As Hillary Clinton officially secured the Democratic nomination for president on Tuesday, her party faced an insurgency from a small group of delegates loyal to Bernie Sanders. After the Vermont senator announced Clinton's nomination, his supporters walked out of the roll call vote at Philadelphia's Wells Fargo Center and staged a sit-in at a nearby media tent.
"I'm protesting the fact that the Democratic party is not democratic," said Trinity Ledesma, a devout Sanders supporter from Washington in Philadelphia to serve as an alternate for her state's delegate.
Most commentators in the media appeared baffled and called the rowdy delegates delusional, spoiled, uneducated and perhaps just flat out sexist, despite the fact that the delegation includes a number of women.
Didn't Hillary Clinton win the most delegates, fair and square? Didn't their own candidate just endorse her? Didn't his campaign win a meaningful battle over the Democratic platform and future election rules?

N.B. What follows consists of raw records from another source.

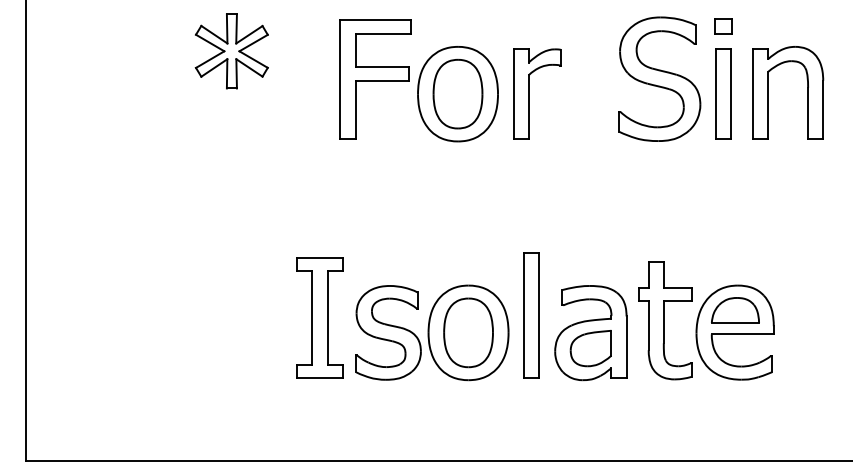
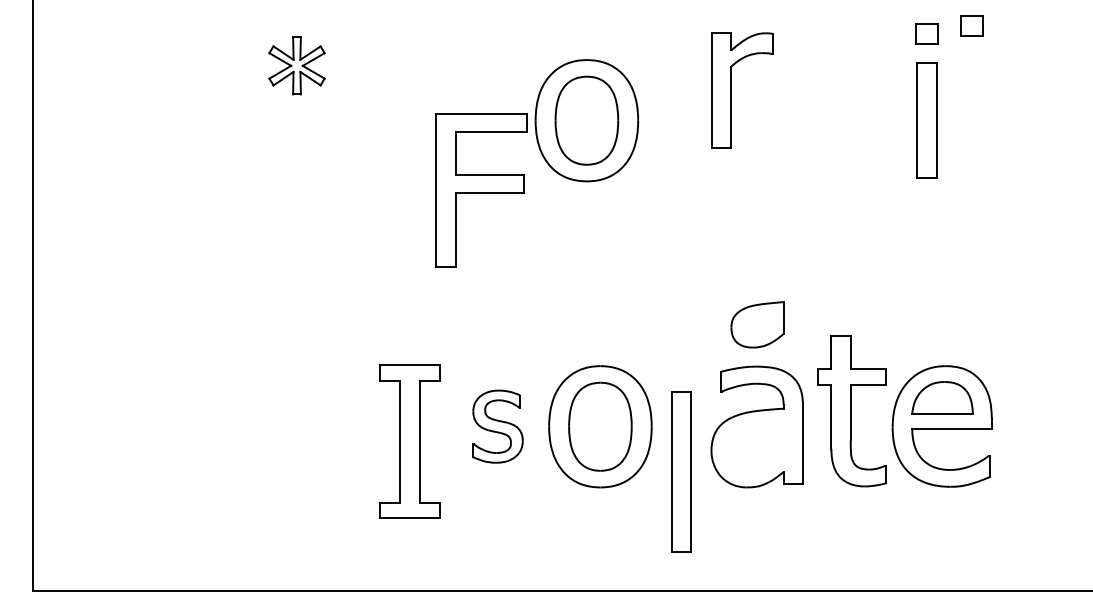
part: (758, 19) -> (971, 25), added
part: (231, 51) -> (296, 65), size x0.6
part: (375, 79) -> (481, 190), moved
part: (659, 79) -> (845, 101), removed
part: (768, 92) -> (984, 118), removed
part: (528, 93) -> (731, 90), moved
part: (531, 314) -> (681, 471), moved
part: (319, 317) -> (409, 441), moved
part: (388, 332) -> (497, 426), size x0.6
part: (591, 348) -> (757, 324), moved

What do these people want?
The answer, according to the delegates, goes beyond Sanders simply losing the nomination.
"There's a feeling that Bernie supporters and activists have worked their ass off for a year and they're exasperated that the system is a bit rigged — the DNC, the scheduling of the debates, and the collusion behind the scenes," said Jeff Cohen, spokesperson for the Bernie Delegate Network.
To a Sanders delegate, the last few days have been one punch in the gut after another. First, Clinton picked Senator Tim Kaine, a pro-TPP lawmaker who as governor of Virginia praised anti-union right-to-work laws. Next, a massive leak revealed that DNC officials openly favored Clinton to be the party's nominee. Finally, right after a chairwoman Debbie Wasserman Schultz resigned, she scored a job as honorary chair of Clinton's campaign.
While Clinton delegates have been celebrating, the "Bernie or bust" contingent has been reading each new headline with contempt.
"This isn't just for the few of us here, it's for everybody in the nation and they just don't see it," said Ledesma. "They just love their party here and it's just a coronation of their queen. That's not democratic."
A Colorado delegate, Caitlin Glidewell, who's in school to be a sign language interpreter, brought up the superdelegate system, which particularly rankles Sanders supporters. "The only reason it was so close in Colorado was because of superdelegates that did not vote the way their constituents wanted them to, and that is the case in many many states," she said.
"We are a Bernie state and we are all very disappointed with the way our superdelegates voted," Glidewell added. "We feel cheated by them, we feel they should not be speaking for any of us."
Cohen said that according to the Bernie Delegate Network's internal surveys, only a small minority of these delegates are of the "Bernie or Bust" variety, planning to stay home or vote for Green Party candidate Jill Stein now that Clinton has wrapped up the contest.
He stressed that even those who plan to vote for Clinton are taking part in these demonstrations.
"I think even the angrier delegates know that they've won things, but then the VP pick and hiring of Wasserman Schultz was a slap in the face," Cohen said. Despite winning what Sanders called "the most progressive party platform in history," delegates know that the platform can be — and often is — ignored.
Sanders supporters wanted Clinton to select a VP who would push her to honor those progressive commitments. Cohen rattled off a list including Senator Elizabeth Warren, Oregon Senator Jeff Merkley, Ohio Senator Sherrod Brown, or Minnesota Representative Keith Ellison.
"I think the sense is, we're now in the streets again. We're telling the Democratic Party establishment that we're here, get used to it," Cohen said. "The progressive movement is here, it's young, and it's going to be watching for broken promises from day one."
"We hope it's you and not Trump," he said, "but there's no honeymoon."